> WHAT YOU HAVE TO DO:
Exactly the lines from the first line of the records to the line holding "print('Block %5s: temperature" should be duplicated, and nothing more; pictures stay out.

(RECORDS SHOWN)

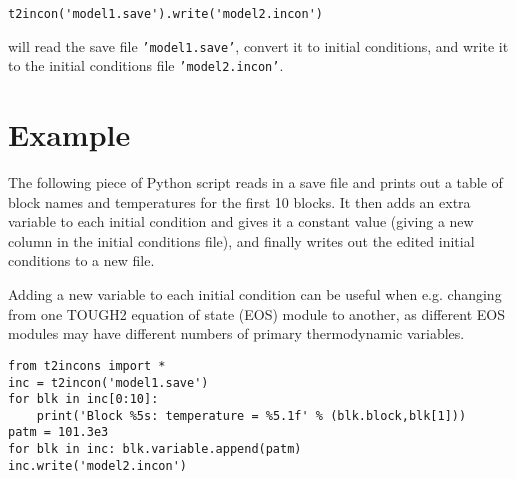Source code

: \begin{lstlisting}
t2incon('model1.save').write('model2.incon')
\end{lstlisting}

will read the save file \texttt{'model1.save'}, convert it to initial conditions, and write it to the initial conditions file \texttt{'model2.incon'}.

\section{Example}

The following piece of Python script reads in a save file and prints out a table of block names and temperatures for the first 10 blocks.  It then adds an extra variable to each initial condition and gives it a constant value (giving a new column in the initial conditions file), and finally writes out the edited initial conditions to a new file.

Adding a new variable to each initial condition can be useful when e.g. changing from one TOUGH2 equation of state (EOS) module to another, as different EOS modules may have different numbers of primary thermodynamic variables.

\begin{lstlisting}
from t2incons import *
inc = t2incon('model1.save')
for blk in inc[0:10]:
    print('Block %5s: temperature = %5.1f' % (blk.block,blk[1]))
patm = 101.3e3
for blk in inc: blk.variable.append(patm)
inc.write('model2.incon')
\end{lstlisting}

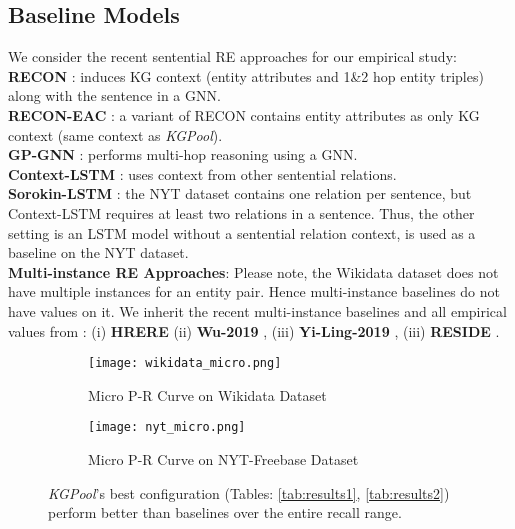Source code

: \documentclass[11pt,a4paper]{article}
\begin{document}
\subsection{Baseline Models} \label{sec:baseline}
We consider the recent sentential RE approaches for our empirical study:\\
\textbf{RECON} \cite{bastos2020recon}: induces KG context (entity attributes and 1\&2 hop entity triples) along with the sentence in a GNN.\\
\textbf{RECON-EAC} \cite{bastos2020recon}: a variant of RECON contains entity attributes as only KG context (same context as \textit{KGPool}). \\
\textbf{GP-GNN} \cite{DBLP:conf/acl/ZhuLLFCS19}: performs multi-hop reasoning using a GNN.  \\
\textbf{Context-LSTM} \cite{DBLP:conf/emnlp/SorokinG17}: uses context from other sentential relations.\\
\textbf{Sorokin-LSTM} \cite{DBLP:conf/emnlp/SorokinG17}: the NYT dataset contains one relation per sentence, but Context-LSTM requires at least two relations in a sentence. Thus, the other setting is an LSTM model without a sentential relation context, is used as a baseline on the NYT dataset.\\
\textbf{Multi-instance RE Approaches}:
Please note, the Wikidata dataset does not have multiple instances for an entity pair. Hence multi-instance baselines do not have values on it. We inherit the recent multi-instance baselines and all empirical values from \cite{bastos2020recon}: (i) \textbf{HRERE} \cite{DBLP:conf/naacl/XuB19} (ii) \textbf{Wu-2019} \cite{DBLP:conf/aaai/WuFZ19}, (iii) \textbf{Yi-Ling-2019} \cite{DBLP:conf/naacl/YeL19}, (iii) \textbf{RESIDE} \cite{DBLP:conf/emnlp/VashishthJPBT18}.
\begin{figure*}
  \begin{subfigure}[b]{0.41\textwidth}
    \texttt{[image: wikidata\_micro.png]}
    \caption{Micro P-R Curve on Wikidata Dataset}
    \label{fig:1}
\end{subfigure}
\begin{subfigure}[b]{0.41\textwidth}
    \texttt{[image: nyt\_micro.png]}
    \caption{Micro P-R Curve on NYT-Freebase Dataset}
    \label{fig:2}
\end{subfigure}
  \caption{\textit{KGPool}'s best configuration (Tables: \ref{tab:results1}, \ref{tab:results2}) perform better than baselines over the entire recall range.}
  \label{fig:prcurve}
      \vspace{-3mm}
\end{figure*}
\end{document}
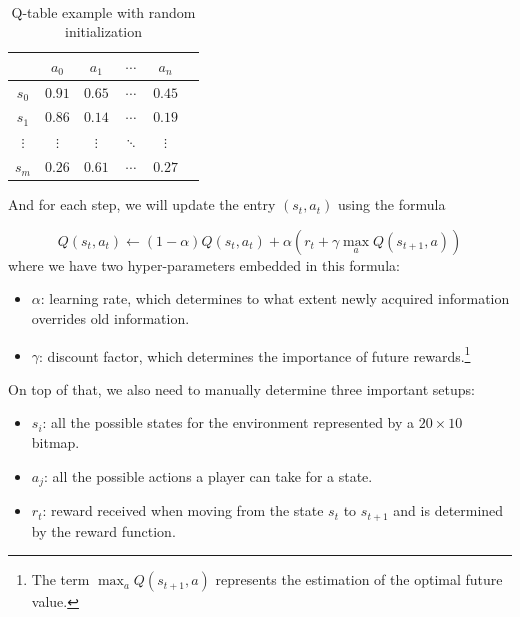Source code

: \documentclass[letterpaper]{article} %
\begin{document}
$\,$
\begin{table}[h!]
  \centering
  \normalsize{
    \begin{tabular}{ |c|c|c|c|c|c| } 
      \hline
       & $a_{0}$ & $a_{1}$ & $\cdots$ & $a_{n}$  \\ 
      \hline
       $s_{0}$ & $0.91$ & $0.65$ &$\cdots $ &$0.45$  \\ 
       \hline
       $s_{1}$ & $0.86$ & $0.14$ &$\cdots $ &$0.19$  \\ 
       \hline
       $\vdots$ & $\vdots$ & $\vdots$ &$\ddots $ &$\vdots$  \\ 
       \hline
       $s_{m}$ & $0.26$ & $0.61$ &$\cdots $ &$0.27$  \\ 
       \hline
      \end{tabular}}
  \caption{Q-table example with random initialization}
  \label{tab:qtable}
\end{table}

And for each step, we will update the entry $(s_{t}, a_{t})$ using the formula

\[
    Q(s_{t},a_{t}) \leftarrow (1-\alpha) Q(s_{t},a_{t}) + \alpha   \left ( r_{t} + \gamma  \max_{a}Q(s_{t+1}, a)\right ) 
\]
where we have two hyper-parameters embedded in this formula:
\begin{itemize}
  \item $\alpha$: learning rate, which determines to what extent newly acquired information overrides old information.
  \item $\gamma$: discount factor, which determines the importance of future rewards.\footnote{The term $\max_{a}Q(s_{t+1}, a) $ represents the estimation of the optimal future value.}
\end{itemize}

On top of that, we also need to manually determine three important setups:
\begin{itemize}
  \item $s_{i}$: all the possible states for the environment represented by a $20\times 10$ bitmap.
  \item $a_{j}$: all the possible actions a player can take for a state.
  \item $r_{t}$: reward received when moving from the state $s_{t}$ to $s_{t+1}$ and is determined by the reward function.
\end{itemize}
\end{document}
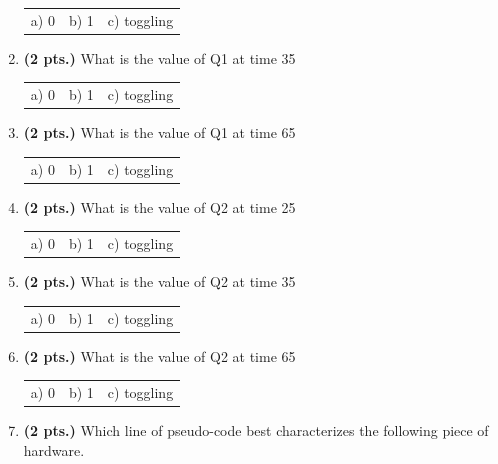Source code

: \documentclass{article}
\begin{document}
\begin{enumerate}
\begin{tabular}{p{0.75in}p{0.75in}p{1.75in}}
a) 0 & b) 1 & c) toggling \\
\end{tabular}

\item {\bf (2 pts.)} What is the value of Q1 at time 35

\begin{tabular}{p{0.75in}p{0.75in}p{1.75in}}
a) 0 & b) 1 & c) toggling \\
\end{tabular}

\item {\bf (2 pts.)} What is the value of Q1 at time 65

\begin{tabular}{p{0.75in}p{0.75in}p{1.75in}}
a) 0 & b) 1 & c) toggling \\
\end{tabular}

\item {\bf (2 pts.)} What is the value of Q2 at time 25

\begin{tabular}{p{0.75in}p{0.75in}p{1.75in}}
a) 0 & b) 1 & c) toggling \\
\end{tabular}

\item {\bf (2 pts.)} What is the value of Q2 at time 35

\begin{tabular}{p{0.75in}p{0.75in}p{1.75in}}
a) 0 & b) 1 & c) toggling \\
\end{tabular}

\item {\bf (2 pts.)} What is the value of Q2 at time 65

\begin{tabular}{p{0.75in}p{0.75in}p{1.75in}}
a) 0 & b) 1 & c) toggling \\
\end{tabular}

\pagebreak

\item {\bf (2 pts.)} Which line of pseudo-code best characterizes
the following piece of hardware.



\end{enumerate}
\end{document}
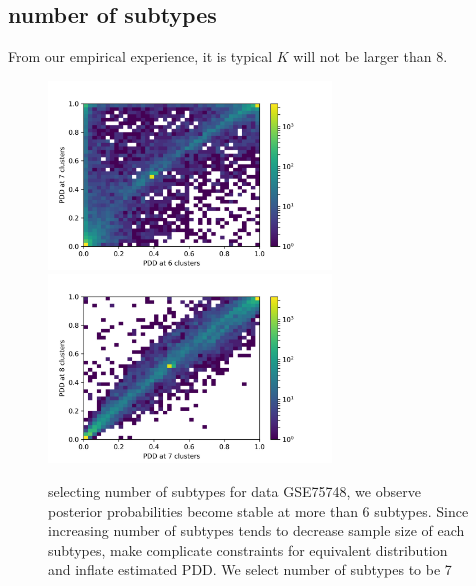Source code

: \documentclass[11pt]{amsart}
\begin{document}
\subsection{number of subtypes}
From our empirical experience, it is typical $K$ will not be larger than 8.
\begin{figure}[H]
  \includegraphics[height = 5cm, width=\linewidth]{DN_67.png}
\endminipage\hfill
{}
  \includegraphics[height = 5cm, width=\linewidth]{DN_78.png}
\endminipage\hfill
\caption{selecting number of subtypes for data GSE75748, we observe posterior probabilities become stable at more than 6 subtypes. Since increasing number of subtypes tends to decrease sample size of each subtypes, make complicate constraints for equivalent distribution and inflate estimated PDD.  We select number of subtypes to be 7}
\end{figure}
\end{document}
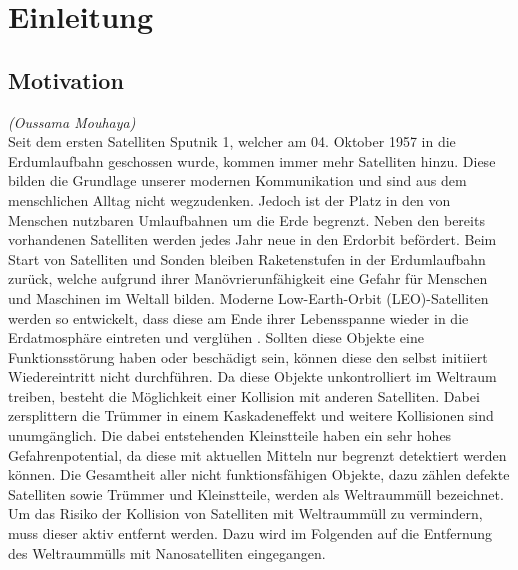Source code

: \chapter{Einleitung}
		\section{Motivation}
	\hfill\emph{(Oussama Mouhaya)}\\
Seit dem ersten Satelliten Sputnik \num{1}, welcher am 04. Oktober 1957 in die Erdumlaufbahn geschossen wurde, kommen immer mehr Satelliten hinzu. Diese bilden die Grundlage unserer modernen Kommunikation und sind aus dem menschlichen Alltag nicht wegzudenken. Jedoch ist der Platz in den von Menschen nutzbaren Umlaufbahnen um die Erde begrenzt. Neben den bereits vorhandenen Satelliten werden jedes Jahr neue in den Erdorbit befördert. Beim Start von Satelliten und Sonden bleiben Raketenstufen in der Erdumlaufbahn zurück, welche aufgrund ihrer Manövrierunfähigkeit eine Gefahr für Menschen und Maschinen im Weltall bilden. Moderne Low-Earth-Orbit (LEO)-Satelliten werden so entwickelt, dass diese am Ende ihrer Lebensspanne wieder in die Erdatmosphäre eintreten und verglühen \cite{.e}. Sollten diese Objekte eine Funktionsstörung haben oder beschädigt sein, können diese den selbst initiiert Wiedereintritt nicht durchführen. Da diese Objekte unkontrolliert im Weltraum treiben, besteht die Möglichkeit einer Kollision mit anderen Satelliten. Dabei zersplittern die Trümmer in einem Kaskadeneffekt und weitere Kollisionen sind unumgänglich. Die dabei entstehenden Kleinstteile haben ein sehr hohes Gefahrenpotential, da diese mit aktuellen Mitteln nur begrenzt detektiert werden können. Die Gesamtheit aller nicht funktionsfähigen Objekte, dazu zählen defekte Satelliten sowie Trümmer und Kleinstteile, werden als Weltraummüll bezeichnet. Um das Risiko der Kollision von Satelliten mit Weltraummüll zu vermindern, muss dieser aktiv entfernt werden. Dazu wird im Folgenden auf die Entfernung des Weltraummülls mit Nanosatelliten eingegangen.

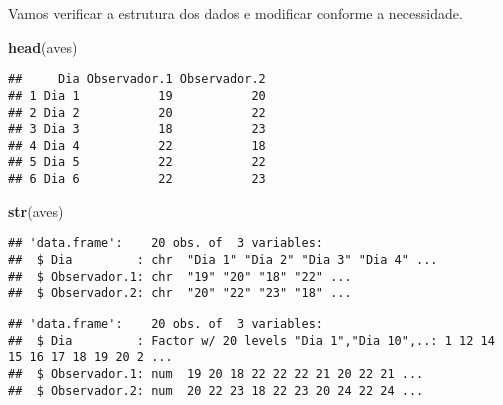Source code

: \documentclass[14pt,titlepage, oneside, openany, a4paper]{book}
\newenvironment{Shaded}{\begin{snugshade}}{\end{snugshade}}
\newcommand{\FloatTok}[1]{\textcolor[rgb]{0.00,0.00,0.81}{#1}}
\newcommand{\KeywordTok}[1]{\textcolor[rgb]{0.13,0.29,0.53}{\textbf{#1}}}
\newcommand{\NormalTok}[1]{#1}
\newcommand{\OperatorTok}[1]{\textcolor[rgb]{0.81,0.36,0.00}{\textbf{#1}}}
\newcommand{\StringTok}[1]{\textcolor[rgb]{0.31,0.60,0.02}{#1}}
\begin{document}
Vamos verificar a estrutura dos dados e modificar conforme a necessidade.

\begin{Shaded}
\begin{Highlighting}[]
\KeywordTok{head}\NormalTok{(aves)}
\end{Highlighting}
\end{Shaded}

\begin{verbatim}
##     Dia Observador.1 Observador.2
## 1 Dia 1           19           20
## 2 Dia 2           20           22
## 3 Dia 3           18           23
## 4 Dia 4           22           18
## 5 Dia 5           22           22
## 6 Dia 6           22           23
\end{verbatim}

\begin{Shaded}
\begin{Highlighting}[]
\KeywordTok{str}\NormalTok{(aves)}
\end{Highlighting}
\end{Shaded}

\begin{verbatim}
## 'data.frame':    20 obs. of  3 variables:
##  $ Dia         : chr  "Dia 1" "Dia 2" "Dia 3" "Dia 4" ...
##  $ Observador.1: chr  "19" "20" "18" "22" ...
##  $ Observador.2: chr  "20" "22" "23" "18" ...
\end{verbatim}

\begin{Shaded}
\end{Shaded}

\begin{verbatim}
## 'data.frame':    20 obs. of  3 variables:
##  $ Dia         : Factor w/ 20 levels "Dia 1","Dia 10",..: 1 12 14 15 16 17 18 19 20 2 ...
##  $ Observador.1: num  19 20 18 22 22 22 21 20 22 21 ...
##  $ Observador.2: num  20 22 23 18 22 23 20 24 22 24 ...
\end{verbatim}
\end{document}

(End RECORDS SHOWN)

> WRITTEN SOLUTION:
Source code

: \begin{lstlisting}
t2incon('model1.save').write('model2.incon')
\end{lstlisting}

will read the save file \texttt{'model1.save'}, convert it to initial conditions, and write it to the initial conditions file \texttt{'model2.incon'}.

\section{Example}

The following piece of Python script reads in a save file and prints out a table of block names and temperatures for the first 10 blocks.  It then adds an extra variable to each initial condition and gives it a constant value (giving a new column in the initial conditions file), and finally writes out the edited initial conditions to a new file.

Adding a new variable to each initial condition can be useful when e.g. changing from one TOUGH2 equation of state (EOS) module to another, as different EOS modules may have different numbers of primary thermodynamic variables.

\begin{lstlisting}
from t2incons import *
inc = t2incon('model1.save')
for blk in inc[0:10]:
    print('Block %5s: temperature = %5.1f' % (blk.block,blk[1]))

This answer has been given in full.